**Exercise passage**

[Start of Attachment]

Quadriceps muscle weakness
The quadriceps muscle complex represents one such structure that influences the patellofemoral joint. Quadriceps muscle weakness has long been implicated in PFP. Observational studies have reported an association between reduced quadriceps torque and volume in patients with PFP. A recent meta-analysis further established a significant correlation between quadriceps atrophy and PFP, both when compared with the asymptomatic limb and when compared with a distinct control group. More directed attention has been given to vastus medialis oblique (VMO) strength in particular, as VMO fibers insert more distally and horizontally on the patella and are thought to impart dynamic medial patellar stability. Accordingly, studies have also found an association between reduced VMO volume and PFP.
However, such studies fail to define the presence of quadriceps weakness in PFP as causal or secondary. Two prospective studies have attempted to clarify the relationship between quadriceps strength and PFP with varying results. When normalized for body weight, Milgrom and colleagues reported no relationship between knee extension strength and the development of PFP, whereas Boling and colleagues found that individuals with reduced quadriceps strength had an apparent predisposition to PFP. Pooled analysis of the 2 studies demonstrated a significant ( P <.01) association between decreased knee extension strength and the development of PFP, suggesting that quadriceps weakness may play a causal role in PFP, although more prospective studies are needed to confirm this notion.
Delayed vastus medialis activation
In addition to quadriceps strength, vastus medialis (VM) and vastus lateralis (VL) activation seems closely entwined with PFP. Delayed VM activation relative to that of VL has been implicated in multiple studies of PFP. It has been postulated that the role of vasti muscle activation is especially relevant among a subset of individuals with PFP who demonstrate evidence of lateral patellar maltracking. Pal and colleagues identified patellar maltrackers based on the presence of patellar tilt and bisect offset as measured from weight-bearing MRI and found that, within this group specifically, the degree of maltracking was closely correlated with delay in VM activation. As with quadriceps strength, additional prospective evidence is necessary to more clearly define the cause-and-effect relationship between vasti muscle activation and PFP.

[End of Attachment]

**Problem to solve**
Rewrite the passage on quadriceps weakness starting at "However, such studies" and ending at "confirm this notion.", swapping "knee extension strength" for "knee extensor strength". The entries that follow come from a separate source.

**Records provided**
[Start of Attachment]

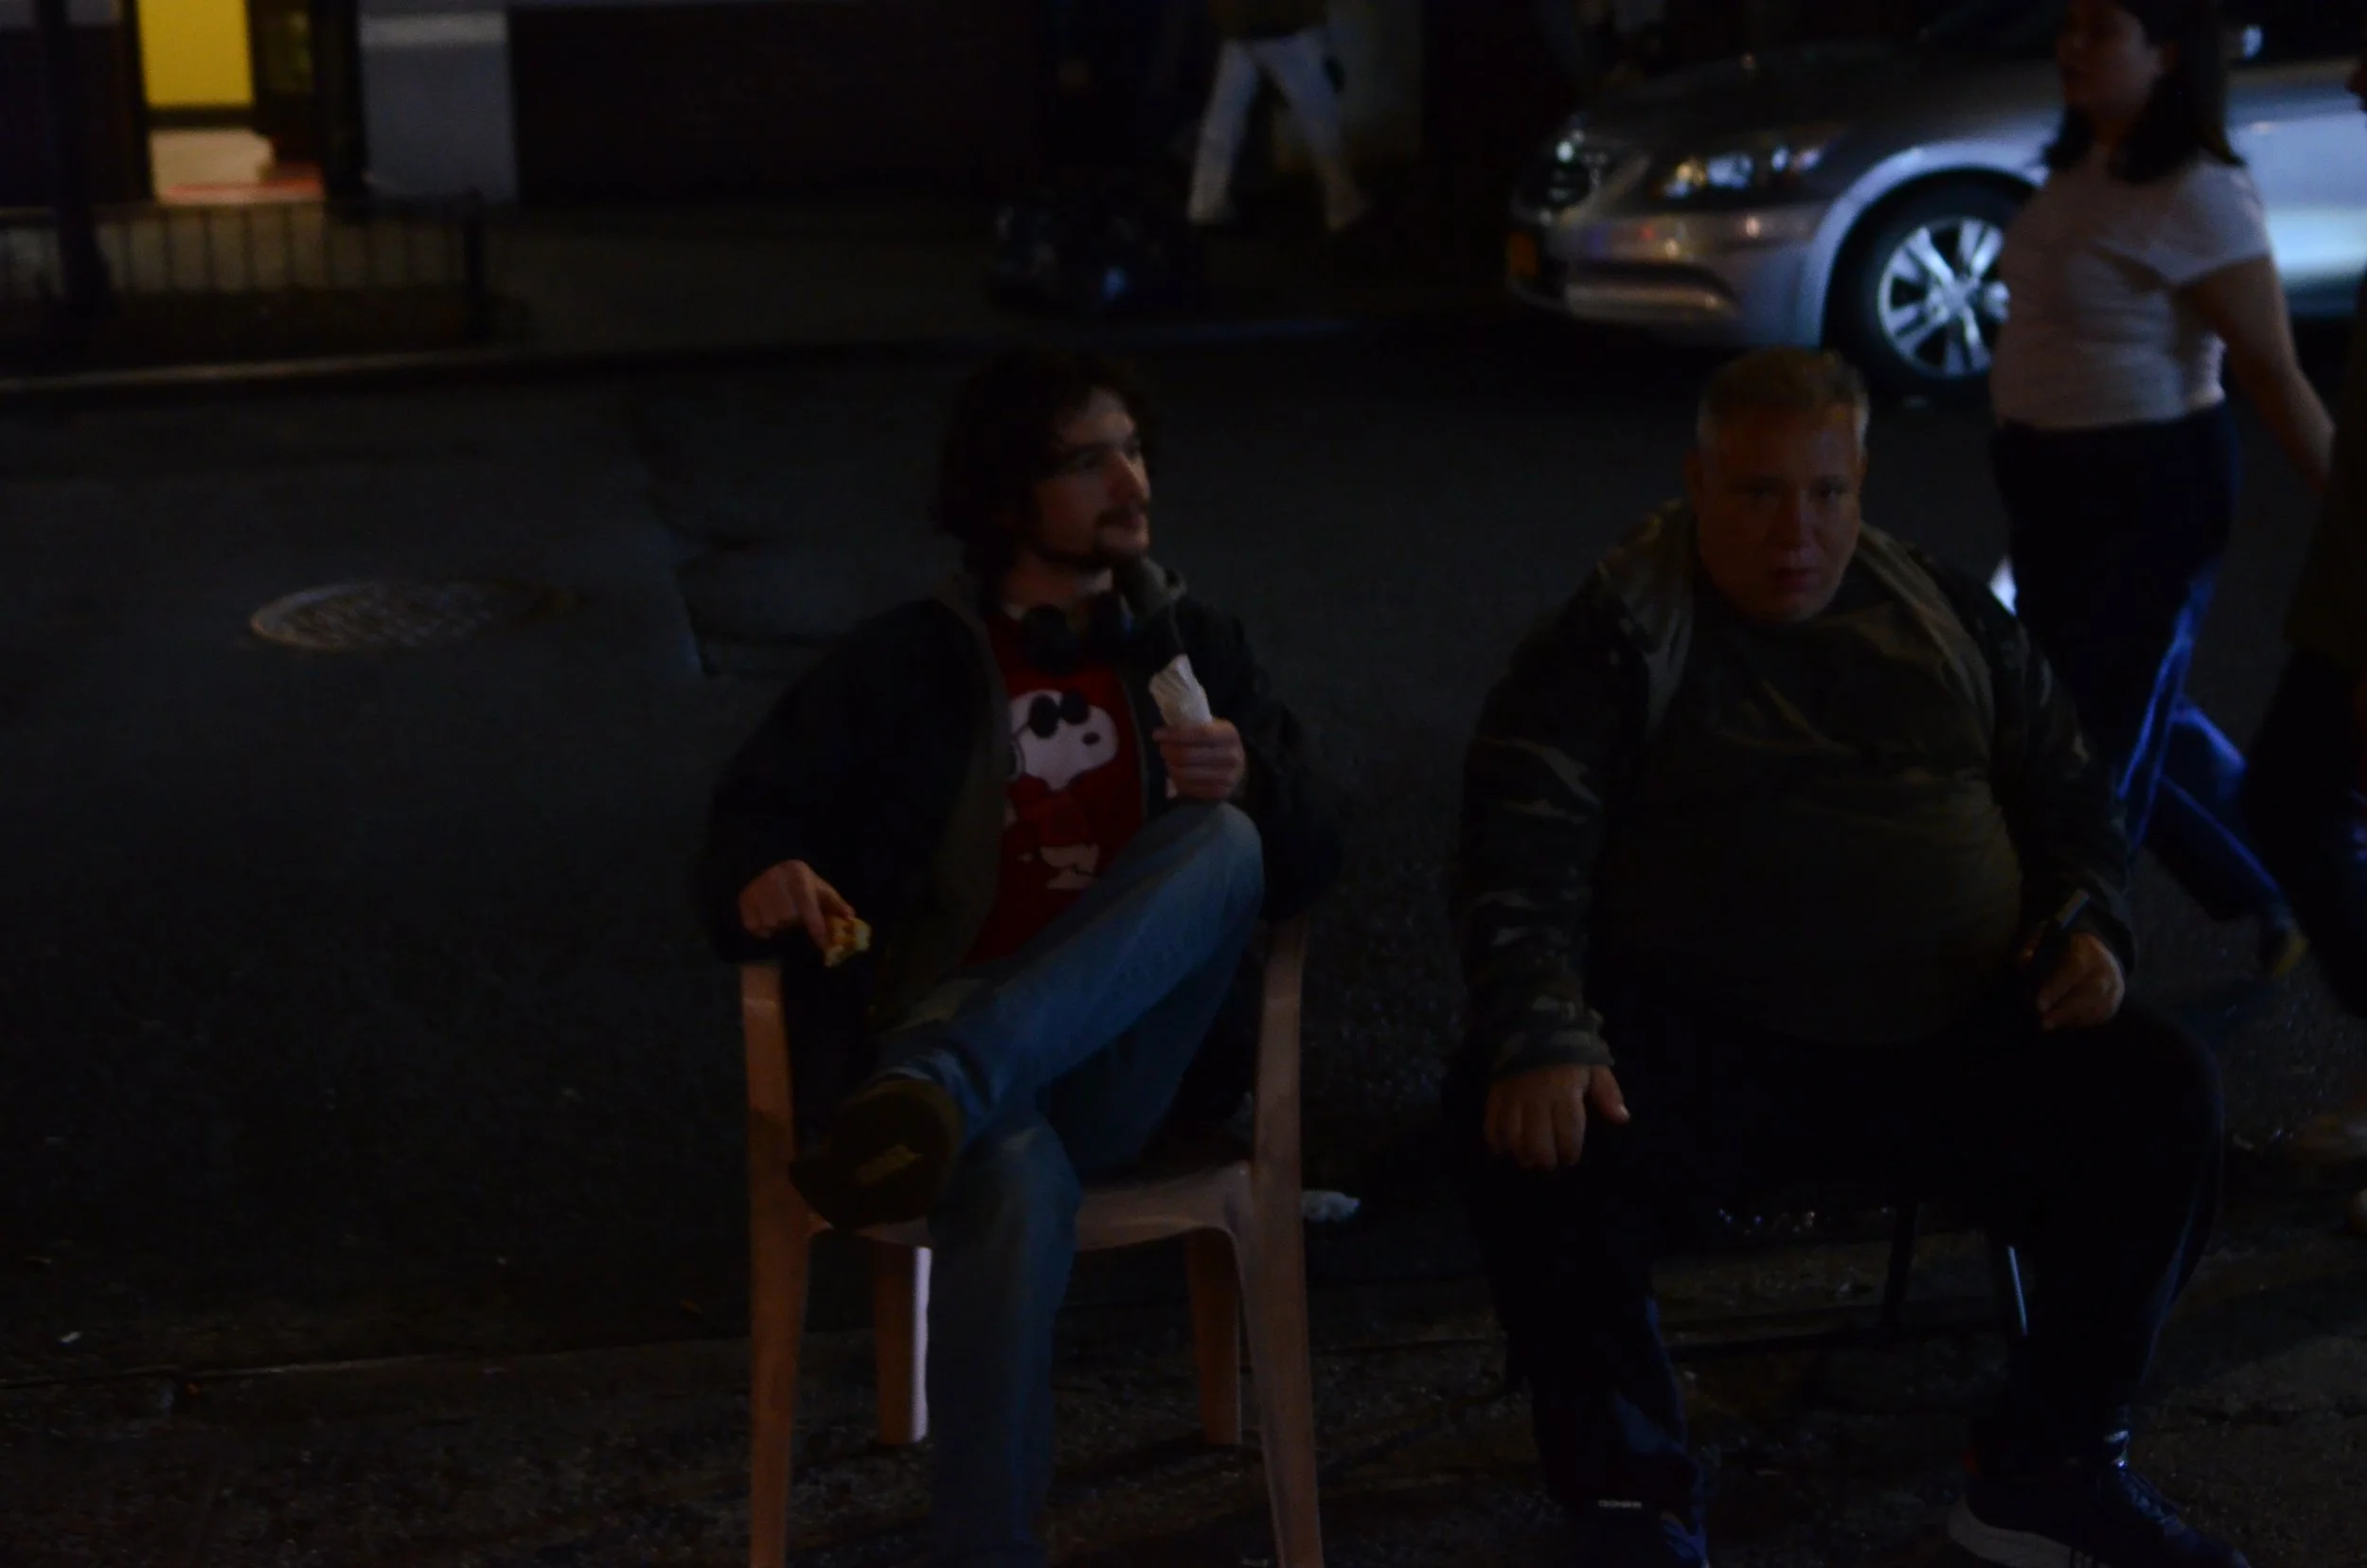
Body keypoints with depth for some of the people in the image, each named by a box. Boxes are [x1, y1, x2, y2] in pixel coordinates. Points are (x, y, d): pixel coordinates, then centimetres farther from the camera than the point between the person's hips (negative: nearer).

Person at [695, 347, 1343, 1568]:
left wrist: (1249, 783, -14)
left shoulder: (1192, 649, 14)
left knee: (1221, 843, -27)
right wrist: (764, 881, -23)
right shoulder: (905, 664, 6)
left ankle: (933, 1092, -43)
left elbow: (1308, 861, 10)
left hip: (1113, 1073, 3)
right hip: (935, 1029, -3)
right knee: (1014, 1179, -39)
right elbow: (751, 817, 2)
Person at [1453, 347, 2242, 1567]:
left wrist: (2089, 922, 2)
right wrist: (1537, 1039, -29)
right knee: (1527, 1137, -31)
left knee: (2160, 1094, -17)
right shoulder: (1613, 644, 0)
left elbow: (2070, 793, 24)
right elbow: (1522, 857, -12)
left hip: (1965, 1041, 4)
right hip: (1711, 1050, -4)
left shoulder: (1949, 619, 15)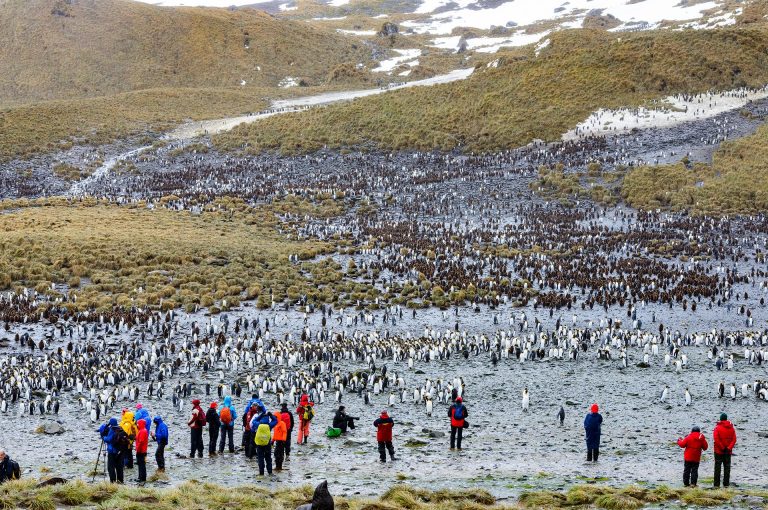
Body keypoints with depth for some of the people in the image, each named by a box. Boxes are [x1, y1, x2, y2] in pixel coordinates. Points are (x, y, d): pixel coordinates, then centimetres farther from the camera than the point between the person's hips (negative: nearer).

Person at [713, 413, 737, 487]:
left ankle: (717, 484, -2)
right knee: (727, 467, 9)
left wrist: (722, 448, -13)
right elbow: (734, 439, -3)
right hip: (728, 451, 3)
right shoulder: (731, 428, 4)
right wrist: (729, 448, -8)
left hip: (719, 451, -3)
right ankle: (726, 484, 7)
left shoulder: (717, 427, -7)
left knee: (717, 467, 1)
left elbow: (716, 439, -16)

[End of Attachment]

**Exercise response**
However, such studies fail to define the presence of quadriceps weakness in PFP as causal or secondary. Two prospective studies have attempted to clarify the relationship between quadriceps strength and PFP with varying results. When normalized for body weight, Milgrom and colleagues reported no relationship between knee extensor strength and the development of PFP, whereas Boling and colleagues found that individuals with reduced quadriceps strength had an apparent predisposition to PFP. Pooled analysis of the 2 studies demonstrated a significant ( P <.01) association between decreased knee extensor strength and the development of PFP, suggesting that quadriceps weakness may play a causal role in PFP, although more prospective studies are needed to confirm this notion.